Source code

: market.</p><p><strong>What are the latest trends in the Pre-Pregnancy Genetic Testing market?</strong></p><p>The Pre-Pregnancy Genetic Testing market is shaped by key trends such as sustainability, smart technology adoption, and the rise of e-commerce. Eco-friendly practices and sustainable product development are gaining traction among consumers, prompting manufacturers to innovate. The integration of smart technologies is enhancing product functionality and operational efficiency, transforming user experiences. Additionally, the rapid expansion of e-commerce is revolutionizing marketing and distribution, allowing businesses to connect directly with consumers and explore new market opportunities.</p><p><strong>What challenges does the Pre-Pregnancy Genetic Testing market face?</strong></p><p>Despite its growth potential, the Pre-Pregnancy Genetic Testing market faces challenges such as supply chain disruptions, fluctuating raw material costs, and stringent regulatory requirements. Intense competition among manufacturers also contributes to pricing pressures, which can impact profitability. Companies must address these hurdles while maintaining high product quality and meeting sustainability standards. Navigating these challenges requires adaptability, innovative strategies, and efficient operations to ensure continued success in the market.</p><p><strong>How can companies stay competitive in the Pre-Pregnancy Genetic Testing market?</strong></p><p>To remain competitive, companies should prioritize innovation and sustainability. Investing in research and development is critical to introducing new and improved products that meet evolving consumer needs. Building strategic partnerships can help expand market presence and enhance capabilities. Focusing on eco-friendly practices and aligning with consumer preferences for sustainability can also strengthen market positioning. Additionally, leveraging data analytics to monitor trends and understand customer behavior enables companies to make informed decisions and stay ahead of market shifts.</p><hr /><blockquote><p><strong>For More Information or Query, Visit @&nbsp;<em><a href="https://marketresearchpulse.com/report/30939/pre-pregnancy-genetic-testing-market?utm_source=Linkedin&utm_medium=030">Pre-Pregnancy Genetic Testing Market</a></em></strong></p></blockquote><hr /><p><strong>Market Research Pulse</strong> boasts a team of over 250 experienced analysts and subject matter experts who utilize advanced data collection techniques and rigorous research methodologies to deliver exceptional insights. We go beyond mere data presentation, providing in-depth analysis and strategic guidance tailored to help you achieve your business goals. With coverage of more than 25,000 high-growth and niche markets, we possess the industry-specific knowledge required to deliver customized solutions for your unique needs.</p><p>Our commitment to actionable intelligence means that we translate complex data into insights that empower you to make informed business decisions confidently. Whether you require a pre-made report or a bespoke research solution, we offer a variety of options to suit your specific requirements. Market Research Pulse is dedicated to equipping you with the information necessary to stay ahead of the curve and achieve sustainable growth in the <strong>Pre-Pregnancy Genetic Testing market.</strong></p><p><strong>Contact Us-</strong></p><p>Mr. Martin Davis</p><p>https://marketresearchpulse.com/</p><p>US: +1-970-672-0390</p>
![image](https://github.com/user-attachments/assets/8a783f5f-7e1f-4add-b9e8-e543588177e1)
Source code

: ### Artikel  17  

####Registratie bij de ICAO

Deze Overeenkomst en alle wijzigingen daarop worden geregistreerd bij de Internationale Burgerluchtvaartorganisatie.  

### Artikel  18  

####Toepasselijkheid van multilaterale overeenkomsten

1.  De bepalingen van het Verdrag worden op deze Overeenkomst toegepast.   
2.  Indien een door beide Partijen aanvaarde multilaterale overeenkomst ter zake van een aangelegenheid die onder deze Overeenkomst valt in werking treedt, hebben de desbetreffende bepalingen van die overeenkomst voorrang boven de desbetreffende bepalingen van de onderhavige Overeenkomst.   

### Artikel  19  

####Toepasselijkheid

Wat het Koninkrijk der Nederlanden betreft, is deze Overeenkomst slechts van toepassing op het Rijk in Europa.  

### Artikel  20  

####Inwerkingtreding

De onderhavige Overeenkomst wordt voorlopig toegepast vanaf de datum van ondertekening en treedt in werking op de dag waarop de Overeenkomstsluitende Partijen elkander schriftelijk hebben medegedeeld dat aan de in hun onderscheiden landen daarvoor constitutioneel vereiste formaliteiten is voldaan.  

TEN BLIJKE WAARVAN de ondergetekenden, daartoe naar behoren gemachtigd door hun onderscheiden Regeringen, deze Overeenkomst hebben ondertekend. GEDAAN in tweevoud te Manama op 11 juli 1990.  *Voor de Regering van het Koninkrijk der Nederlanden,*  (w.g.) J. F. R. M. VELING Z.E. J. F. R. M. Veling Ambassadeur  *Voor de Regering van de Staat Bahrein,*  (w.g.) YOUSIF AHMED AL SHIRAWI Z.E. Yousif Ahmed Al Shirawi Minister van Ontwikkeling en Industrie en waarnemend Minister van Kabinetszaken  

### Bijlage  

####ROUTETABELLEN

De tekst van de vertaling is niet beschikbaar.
-- -- --
◆ **Task item**: Copy the part of the entries that opens with the line containing "### Bijlage" and runs through the end of the entries, including both ends.

◆ **Answer for this exercise**:
### Bijlage  

####ROUTETABELLEN

De tekst van de vertaling is niet beschikbaar.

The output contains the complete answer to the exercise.